I held onto Mother’s right arm and plodded home with my head hung so low that I saw only the concrete pavement moving by the entire way. I felt it was the end of the world.
That night, we rushed through a dinner of stale, watery rice and gathered around our mother trying with our childish sense of justice to think of ways to get Father out of detention. It got late, and the house became pitch black, but no one bothered to turn on the light. The darkness carried our little voices around the room with a strange clearness and Mother sat and listened. When we failed to find a way to save our father, my sisters went back to our visit that morning, asking over and over about everything we went through.

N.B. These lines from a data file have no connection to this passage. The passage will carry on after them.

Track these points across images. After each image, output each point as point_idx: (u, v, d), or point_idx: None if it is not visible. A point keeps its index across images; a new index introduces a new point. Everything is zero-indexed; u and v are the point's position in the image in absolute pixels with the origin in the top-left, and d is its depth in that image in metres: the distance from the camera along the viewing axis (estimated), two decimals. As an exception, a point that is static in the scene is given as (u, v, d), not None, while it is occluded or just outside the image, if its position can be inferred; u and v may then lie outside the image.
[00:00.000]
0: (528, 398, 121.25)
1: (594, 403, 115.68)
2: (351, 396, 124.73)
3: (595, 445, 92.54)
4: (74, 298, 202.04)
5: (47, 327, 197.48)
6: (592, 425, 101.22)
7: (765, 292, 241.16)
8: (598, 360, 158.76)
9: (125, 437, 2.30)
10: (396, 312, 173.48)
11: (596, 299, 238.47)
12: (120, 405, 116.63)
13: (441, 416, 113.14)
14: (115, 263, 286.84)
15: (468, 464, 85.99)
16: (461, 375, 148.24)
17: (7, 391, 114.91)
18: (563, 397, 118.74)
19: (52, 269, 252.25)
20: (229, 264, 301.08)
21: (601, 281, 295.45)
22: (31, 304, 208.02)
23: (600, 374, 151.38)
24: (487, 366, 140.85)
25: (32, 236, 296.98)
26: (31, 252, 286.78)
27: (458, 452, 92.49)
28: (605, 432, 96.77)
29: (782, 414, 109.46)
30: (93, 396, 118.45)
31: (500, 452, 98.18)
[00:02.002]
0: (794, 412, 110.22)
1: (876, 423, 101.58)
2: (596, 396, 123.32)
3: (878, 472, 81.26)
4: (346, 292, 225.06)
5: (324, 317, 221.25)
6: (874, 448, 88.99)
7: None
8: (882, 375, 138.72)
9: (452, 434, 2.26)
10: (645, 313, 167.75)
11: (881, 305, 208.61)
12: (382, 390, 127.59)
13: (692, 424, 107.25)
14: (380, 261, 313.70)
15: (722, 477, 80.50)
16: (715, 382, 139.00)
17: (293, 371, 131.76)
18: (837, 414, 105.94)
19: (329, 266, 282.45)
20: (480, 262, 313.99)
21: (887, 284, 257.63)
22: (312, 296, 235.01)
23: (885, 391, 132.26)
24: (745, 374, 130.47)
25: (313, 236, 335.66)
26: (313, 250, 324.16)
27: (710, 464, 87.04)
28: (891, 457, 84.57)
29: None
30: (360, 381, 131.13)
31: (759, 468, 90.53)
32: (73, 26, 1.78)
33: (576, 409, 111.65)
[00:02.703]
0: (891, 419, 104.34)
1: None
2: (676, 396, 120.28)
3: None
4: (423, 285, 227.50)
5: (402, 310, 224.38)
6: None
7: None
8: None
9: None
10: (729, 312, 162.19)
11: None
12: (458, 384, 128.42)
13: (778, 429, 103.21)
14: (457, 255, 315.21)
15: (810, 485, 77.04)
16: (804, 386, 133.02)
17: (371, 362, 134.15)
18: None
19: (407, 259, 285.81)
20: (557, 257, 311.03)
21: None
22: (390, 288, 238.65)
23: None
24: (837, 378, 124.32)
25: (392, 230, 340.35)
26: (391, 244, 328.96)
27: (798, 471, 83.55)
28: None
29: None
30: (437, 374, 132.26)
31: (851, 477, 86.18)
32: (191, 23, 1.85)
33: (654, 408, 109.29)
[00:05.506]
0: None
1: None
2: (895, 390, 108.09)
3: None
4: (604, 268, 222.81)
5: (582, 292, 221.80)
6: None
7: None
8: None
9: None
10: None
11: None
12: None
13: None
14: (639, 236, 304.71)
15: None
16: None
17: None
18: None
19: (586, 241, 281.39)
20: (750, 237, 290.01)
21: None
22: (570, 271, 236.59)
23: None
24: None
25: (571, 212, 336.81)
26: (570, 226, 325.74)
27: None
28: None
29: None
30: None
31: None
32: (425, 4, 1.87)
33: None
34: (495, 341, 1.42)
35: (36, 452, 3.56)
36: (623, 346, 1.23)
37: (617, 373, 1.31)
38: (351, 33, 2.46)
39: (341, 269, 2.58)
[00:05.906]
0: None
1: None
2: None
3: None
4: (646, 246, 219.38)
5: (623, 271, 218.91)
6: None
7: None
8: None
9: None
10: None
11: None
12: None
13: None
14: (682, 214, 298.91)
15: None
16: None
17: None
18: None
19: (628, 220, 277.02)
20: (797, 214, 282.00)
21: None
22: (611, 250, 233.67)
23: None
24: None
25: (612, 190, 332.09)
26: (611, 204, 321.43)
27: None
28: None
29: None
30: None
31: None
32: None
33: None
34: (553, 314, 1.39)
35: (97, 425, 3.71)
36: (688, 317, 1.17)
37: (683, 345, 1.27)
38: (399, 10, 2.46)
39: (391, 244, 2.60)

“Did Dad get anything to eat there?” two-year-old Wen asked.
“I don’t know,” I answered. “But his cheeks were very bony.”
“I’ll save him my b’nana.” I could hear her little nose sniffing the very ripe banana that had been given to her by a kind neighbor. She’d been holding it since she came back home hours ago.
“Just eat it yourself or it’ll rot.”
“Save it for Daddy. He’s hungry,” she said, inhaling its luscious smell again and again.
We heard a gentle but clear knock on our front door. Mother told us to stay still while she got up and went outside. She opened the door but saw no one in the thickening darkness. Just as she was closing the door, she heard a voice.
“Open the door, Madam Sun. It’s me.”
A figure slipped into our yard.
Mother came back into the house, closed all the curtains, turned on the light, and told the man to come in. I recognized him as one of Father’s co-workers.
“I’m risking my own life to come here,” he said. “But I want you to know what has happened to your husband.”
In a low whisper, we finally got Father’s story.
The Housing and Land Management Agency my father worked for managed the most exclusive residential real estate properties in the entire city of Shanghai. The ruling politicians and social elites all took advantage of the agency to get the best accommodations in town. Lately, however, in the ever-changing political kaleidoscope, it was very difficult for the company to predict who actually was in power. First, the veteran politicians were tagged as revisionists and purged. Then, a new crowd of fresh political leaders swept in and, of course, wanted to move into the expensive, upscale apartments vacated by their unlucky predecessors.